According to various doom laden prognoses, we are in for a jobless recovery in the economy at large. It looks like investment banks are leading the way.
In the first half of 2009, revenues at five leading banks (Goldman Sachs, Morgan Stanley, JPMorgan, Credit Suisse, Deutsche Bank) rose 24% compared to the same period last year; net income rose 320%, and headcount fell 2.3%.
Banks like Goldman and Deutsche continued trimming headcount in the second quarter, even though revenues went through the roof.
And while there's hiring, there's not really very much of it. Studies suggest the number of new financial services jobs in the City of London is down anything from 60-80% year on year.
David Schwartz, founder of US headhunting firm DN Schwartz & Co and a former head of recruitment at Goldman, says hiring is currently "selective, strategic and opportunistic," and that this is unlikely to change.
"There are fewer investment banks than there were, and the investment banking business is going to be a lot smaller at firms like Citigroup in future. I really can't imagine a firm deciding to add 25% to its workforce over the next two years," he says.
Naturally, there are exceptions.

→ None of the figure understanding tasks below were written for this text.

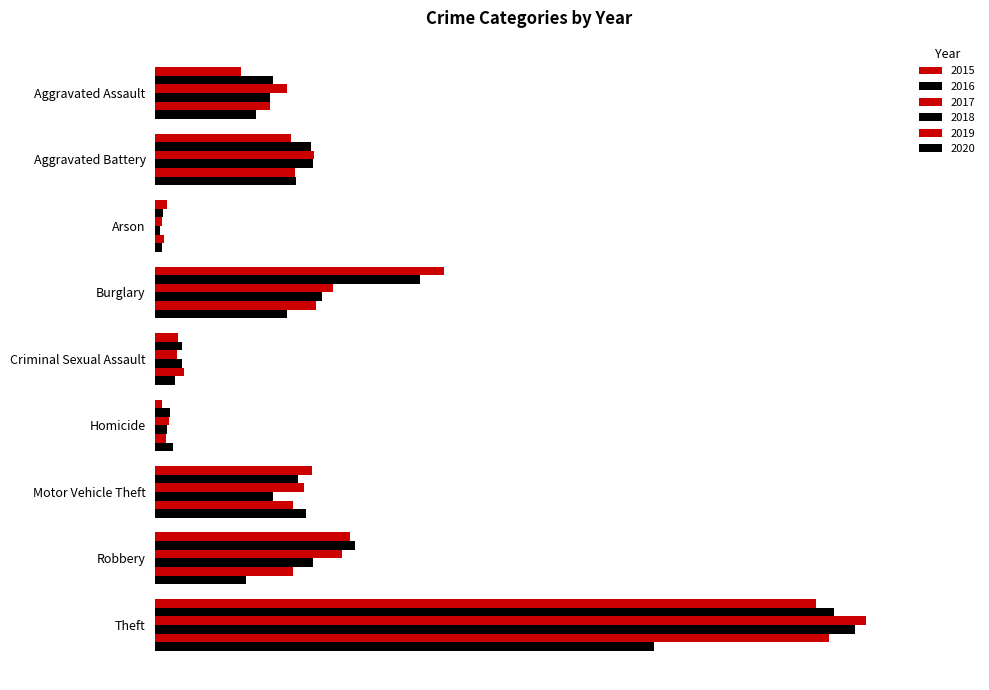

How many data points in 2019 are less than 263?

4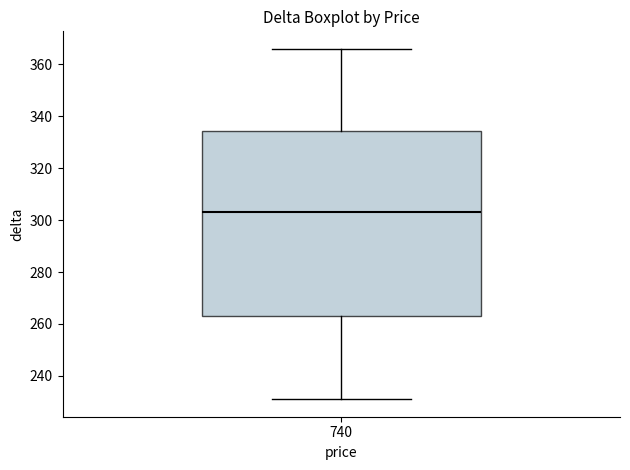

Transcribe this box plot: give where the median line is, the range the box spans, and where the two whiskers end, as read against the y-axis. The values are not printed on the chart, so give them approximately, as read against the axis.

median 304, box 264 to 334, whiskers 232 to 366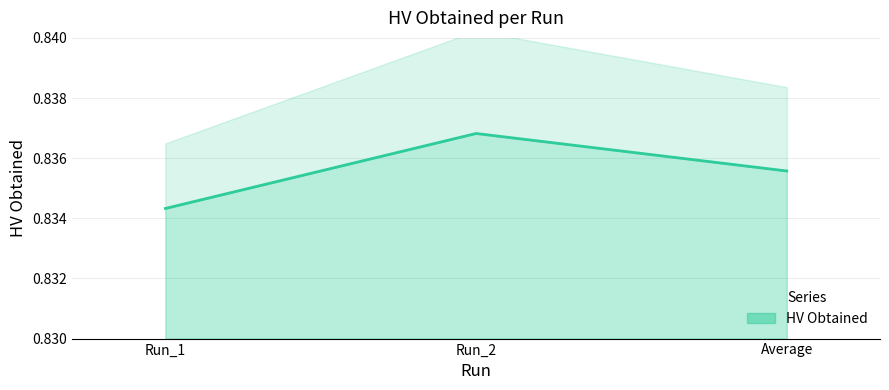

What is the sum of the values at Run_1 and Run_2?

1.7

Nomura is looking to increase its US headcount by
However, among the established global players there's little likelihood of a big headcount push in the style of 2003-2006, when Goldman added 7,000 people and Morgan Stanley increased recruitment of MDs and EDs by 85% in 2006 alone.
"The first two quarters have been pretty good across the board and firms are using this opportunity to upgrade," says Michael Karp, chief executive of international search firm Options Group. "However, we're not going to return to a situation in which banks are overleveraged on headcount," he adds.
Instead of ramping up, Karp says banks are focusing on rewarding the staff they have more effectively. Recent compensation figures confirm this: across the five banks listed above, net revenues rose 24% in the first half; pay per head was up 38%.